We had such a wonderful & relaxing weekend, other than going to church on Sunday. That kind of sucked, actually. Yes, I know...what a horrible thing to say. Our church is just not a happy place to be right now - there is so much tension in the air and everyone's emotions are running at an all time high. I have some more news for y'all on this later this week, but if you don't know what I'm talking about...you can read the whole story here. Even though some unpleasant things are happening within our church right now, having a godly husband has made all the difference. He's had some really great advice through everything and he's been strong for me.
Yesterday when we left church, I just got into the car and started sobbing. I can't seem to wrap my brain around the things going on right now, and Mr. Robinson just drove us home and let me cry.
We've been married for a little over 9 months, and we've been together less than a year and a half total. We still haven't reached the point in our relationship where I feel like I can cry to him. When I cry, the poor guy has no clue what to do. Sometimes he gets angry, sometimes he fusses at me, sometimes he ignores me...none of those things make me feel any better. But it's hard to hold it against him since he really doesn't know what to do and we haven't been together long enough or gone through enough hard times for him to know what I need in those moments. But this Sunday, he just let me cry. He didn't say anything, he didn't do anything. He drove. I cried. And in some weird, twisted way...it was nice. It was nice just to have him there. It was nice to cry in front of him, because I usually run into the bedroom and hide when I feel tears coming on.

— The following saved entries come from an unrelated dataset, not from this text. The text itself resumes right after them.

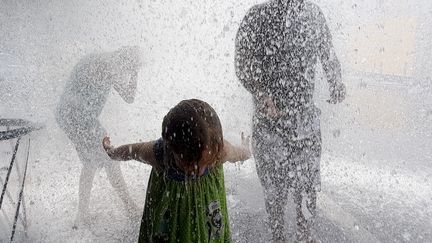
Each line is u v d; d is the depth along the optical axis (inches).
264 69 92.2
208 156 62.7
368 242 98.2
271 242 97.4
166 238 65.9
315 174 97.7
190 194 64.6
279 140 95.3
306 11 88.0
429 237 101.0
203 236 66.5
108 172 117.0
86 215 114.1
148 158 66.2
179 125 60.9
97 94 114.3
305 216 100.3
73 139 115.1
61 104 115.3
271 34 89.4
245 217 107.1
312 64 90.8
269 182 99.2
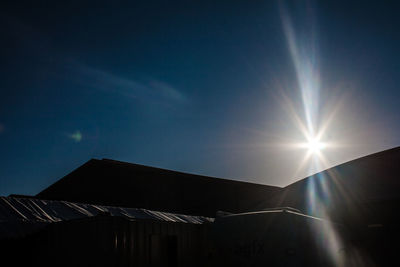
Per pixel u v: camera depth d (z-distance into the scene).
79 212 9.82
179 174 21.08
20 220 8.12
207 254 7.71
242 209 21.97
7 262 8.39
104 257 7.78
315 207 12.73
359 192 11.91
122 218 8.21
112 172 19.09
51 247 8.45
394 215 10.88
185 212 20.39
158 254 9.09
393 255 9.80
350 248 8.46
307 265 6.63
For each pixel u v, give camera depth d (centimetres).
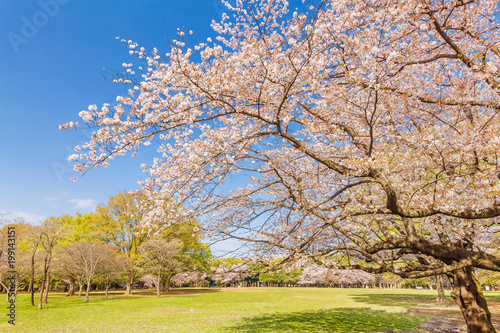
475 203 555
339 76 689
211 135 624
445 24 627
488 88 663
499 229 814
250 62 596
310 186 737
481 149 557
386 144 736
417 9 573
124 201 3678
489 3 649
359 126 711
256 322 1545
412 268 747
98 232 3688
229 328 1375
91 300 3125
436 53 736
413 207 578
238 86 612
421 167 622
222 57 674
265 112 683
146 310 2161
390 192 529
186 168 631
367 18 611
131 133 532
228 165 606
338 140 738
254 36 695
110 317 1803
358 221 720
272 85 614
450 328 1408
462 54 605
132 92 566
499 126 603
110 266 3281
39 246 2617
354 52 602
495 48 607
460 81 646
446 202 528
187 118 540
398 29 650
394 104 682
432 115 664
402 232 777
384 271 695
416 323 1534
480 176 550
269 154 790
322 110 614
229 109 599
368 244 730
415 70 686
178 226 685
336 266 641
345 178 763
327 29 588
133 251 4028
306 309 2159
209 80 579
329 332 1262
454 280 909
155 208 629
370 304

When we got home, I leaned into him for a hug with my face turned away so that I didn't get makeup on his white shirt. We went inside, got the dogs, and went to my parent's house for lunch. When we returned, we laid on the sofas and watched House until it was time for bed. We didn't go back to church last night ...

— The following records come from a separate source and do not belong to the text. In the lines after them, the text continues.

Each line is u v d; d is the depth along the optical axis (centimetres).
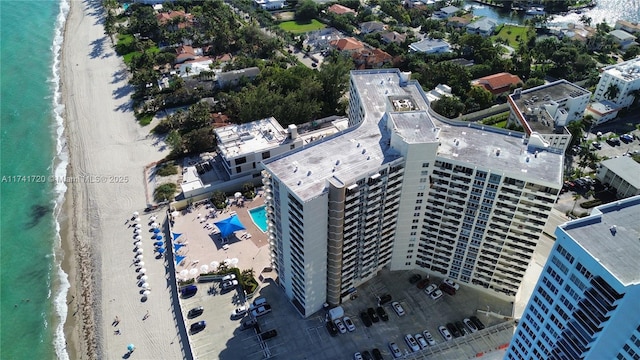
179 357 12412
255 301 13588
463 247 13375
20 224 17238
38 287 14938
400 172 12375
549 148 12494
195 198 17412
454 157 12112
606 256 7688
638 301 7469
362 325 13212
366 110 14650
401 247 14112
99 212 17150
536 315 9450
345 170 11806
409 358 12369
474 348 12644
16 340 13450
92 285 14525
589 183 18300
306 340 12812
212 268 14588
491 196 12006
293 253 12294
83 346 13025
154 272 14725
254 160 17962
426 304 13762
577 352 8556
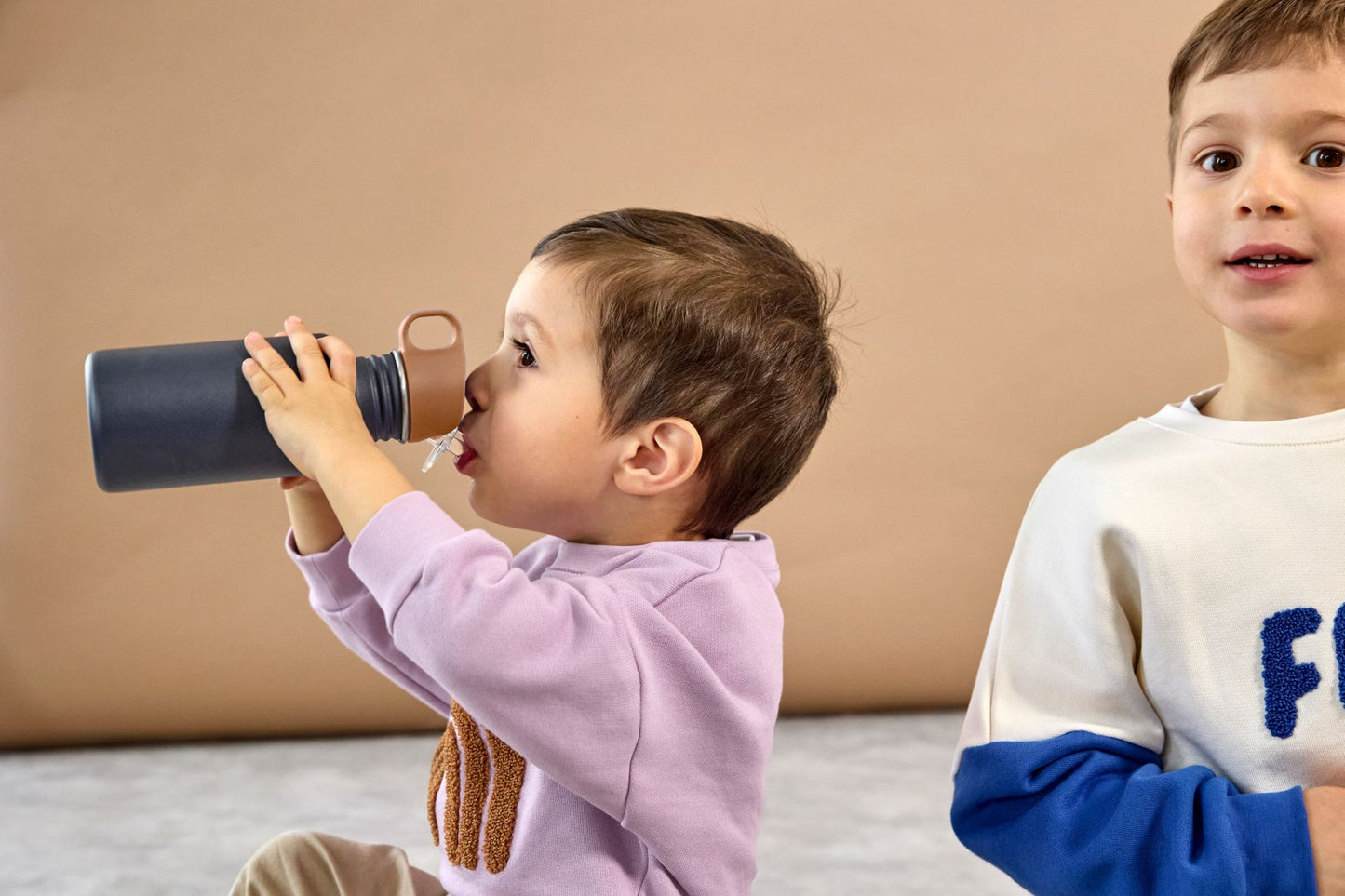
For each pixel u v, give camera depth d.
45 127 2.21
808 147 2.31
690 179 2.30
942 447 2.36
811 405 0.92
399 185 2.26
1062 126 2.33
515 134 2.27
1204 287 0.79
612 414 0.83
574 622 0.75
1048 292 2.35
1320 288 0.75
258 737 2.32
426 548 0.74
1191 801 0.74
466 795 0.83
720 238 0.90
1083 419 2.37
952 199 2.33
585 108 2.28
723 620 0.80
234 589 2.29
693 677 0.78
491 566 0.74
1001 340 2.35
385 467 0.79
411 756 2.18
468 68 2.26
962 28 2.31
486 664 0.72
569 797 0.79
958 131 2.32
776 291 0.90
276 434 0.80
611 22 2.28
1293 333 0.76
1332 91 0.74
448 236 2.27
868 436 2.35
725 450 0.87
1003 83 2.32
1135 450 0.84
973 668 2.41
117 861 1.67
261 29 2.23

I felt uneasy all day. I still feel uneasy this morning. But I know my husband is there for me, and it makes a world of difference.
So my goal for this week is to be a better wife to him, too. I told him my plan this morning and he responded with a "Well, we have to start going to bed at 8:30."
I leave for work every morning at 8:45 am to be at work by 9. Mr. R hasn't made any money in the past few weeks because it's easy for him to get distracted once I leave the house. From what I can tell, he usually spends some time in the word, watches ESPN, and just kind of hangs out. Sometimes he visits with a friend of his, sometimes he comes by my work and talks to me or my dad. I've done nothing but make the problem worse...because when I work all day and come home to find him laying on the sofa, and the house looks a mess....the next morning, I leave him a list of chores. My logic is that if he's going to spend all day at home, he might as well do some housework to help lighten my load.
And yes, if he's home all day he should help out around the house. I come home and housework is done, so I'm happy. The problem here is that I'm being selfish when I should be encouraging. I told him this morning we're going to start waking up at 6 am instead of 8. We'll spend some time studying the Bible together, have coffee, and get ready. Hopefully if we start our day off productively, that pattern will continue for the rest of the day. So...our bedtime has moved from 10 pm to 8:30, I suppose. =) It's a sacrifice I'm willing to make so that we can start being better friends for each other. He gave me exactly what I needed by letting me cry in the car, and I should be giving him exactly what he needs too.